# How do you use the half angle identity to find exact value of cos(2pi/5)?

##### 1 Answer

Refer to explanation

#### Explanation:

Notice that sin(3*pi/5)) = sin(2*pi/5))

The triple angle sine formula is:$\sin \left(3 x\right) = 4 \sin \left(x\right) {\cos}^{2} \left(x\right) - \sin \left(x\right)$

The double angle sine formula is: $\sin \left(2 x\right) = 2 \sin \left(x\right) \cos \left(x\right)$

Since these are equal when $x = \frac{\pi}{5}$

$4 \sin \left(x\right) {\cos}^{2} \left(x\right) - \sin \left(x\right) = 2 \sin \left(x\right) \cos \left(x\right)$

Divide out the sin(x) term:

$4 {\cos}^{2} \left(x\right) - 1 = 2 \cos \left(x\right)$

This gives a simple quadratic in $\cos \left(x\right)$, substituting
$y = \cos \left(\frac{\pi}{5}\right)$:

$4 {y}^{2} - 2 y - 1 = 0$

Solving for y gives 2 solutions: $y = \frac{1 + \sqrt{5}}{4}$ and $y = \frac{1 - \sqrt{5}}{4}$. Since cos(pi/5) is positive: $\cos \left(\frac{\pi}{5}\right) = \frac{1 + \sqrt{5}}{4}$

Use the double angle formula: $\cos \left(2 x\right) = 2 {\cos}^{2} \left(x\right) - 1$

$\cos \left(2 \frac{\pi}{5}\right) = 2 \cdot {\left(1 + \frac{\sqrt{5}}{4}\right)}^{2} - 1 = \frac{\sqrt{5} - 1}{4}$

> Record list
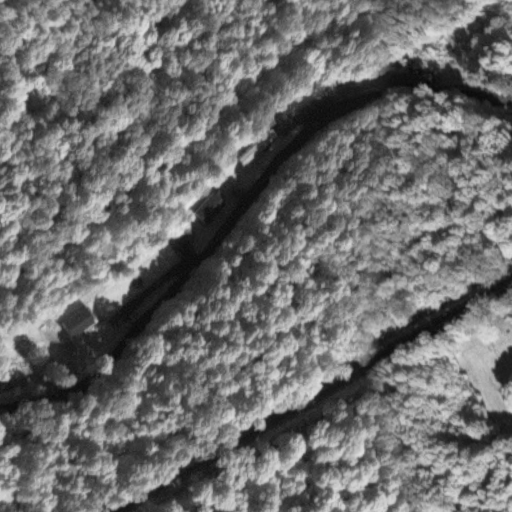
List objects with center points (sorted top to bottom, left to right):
building: (208, 209)
road: (237, 209)
building: (74, 322)
road: (314, 394)
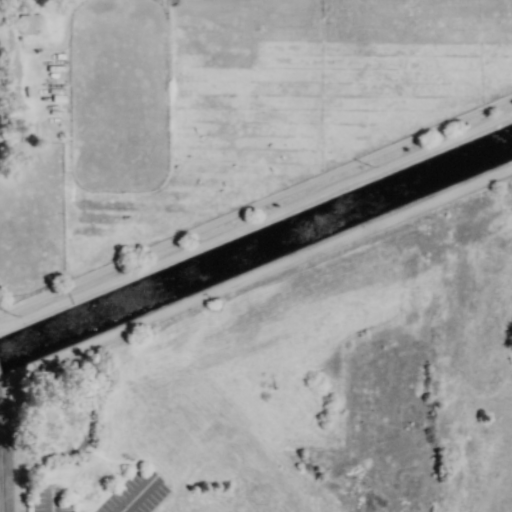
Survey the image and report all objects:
building: (29, 23)
road: (6, 450)
road: (134, 497)
road: (52, 506)
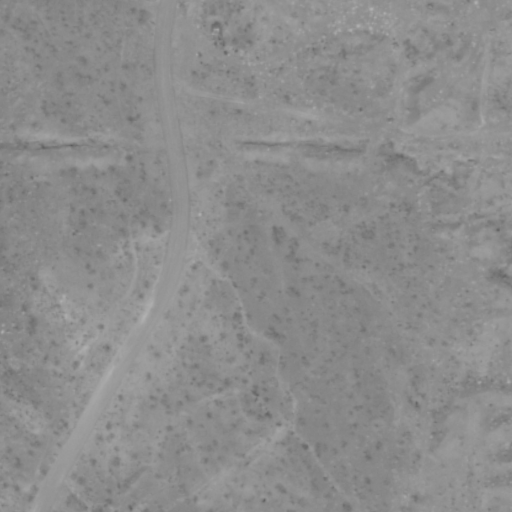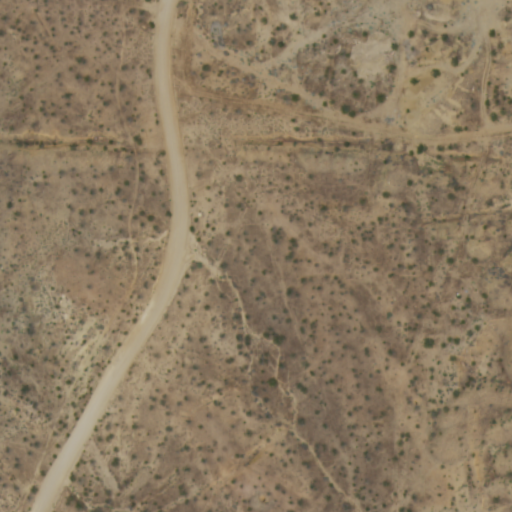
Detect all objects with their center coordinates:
road: (173, 272)
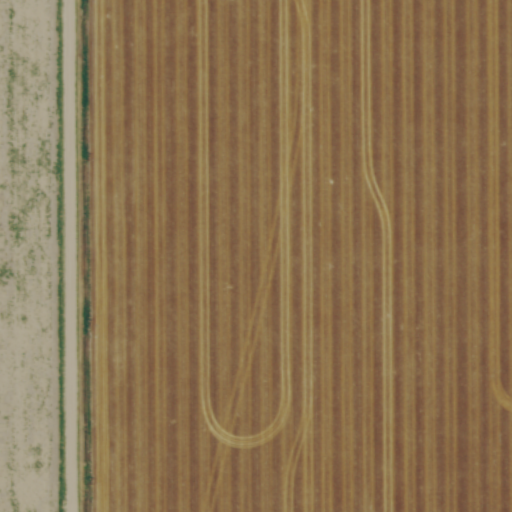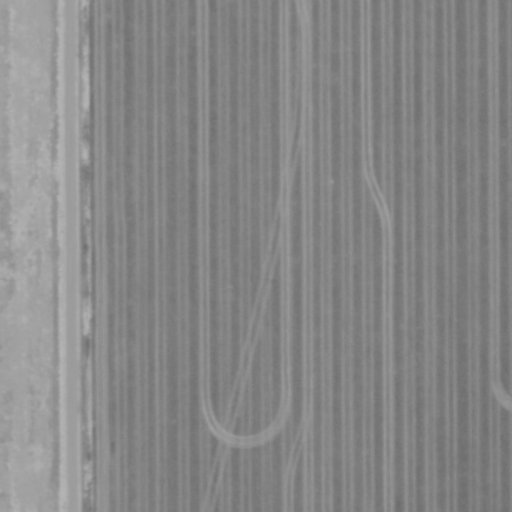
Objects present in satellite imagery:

> Short problem A
List every trigonometric identity that the cos(2pi/5) explanation writes out in general form in terms of x.
> Short problem B
Extract the passage of the cos(2pi/5) explanation between "# How do you" and "sin(3*pi/5)) = sin(2*pi/5))", inclusive, word for word.
The data is unrelated to the cos(2pi/5) explanation.

> Complete output A
- sin(3x) = 4 sin(x) cos²(x) − sin(x)
- sin(2x) = 2 sin(x) cos(x)
- cos(2x) = 2 cos²(x) − 1

> Complete output B
# How do you use the half angle identity to find exact value of cos(2pi/5)?

##### 1 Answer

Refer to explanation

#### Explanation:

Notice that sin(3*pi/5)) = sin(2*pi/5))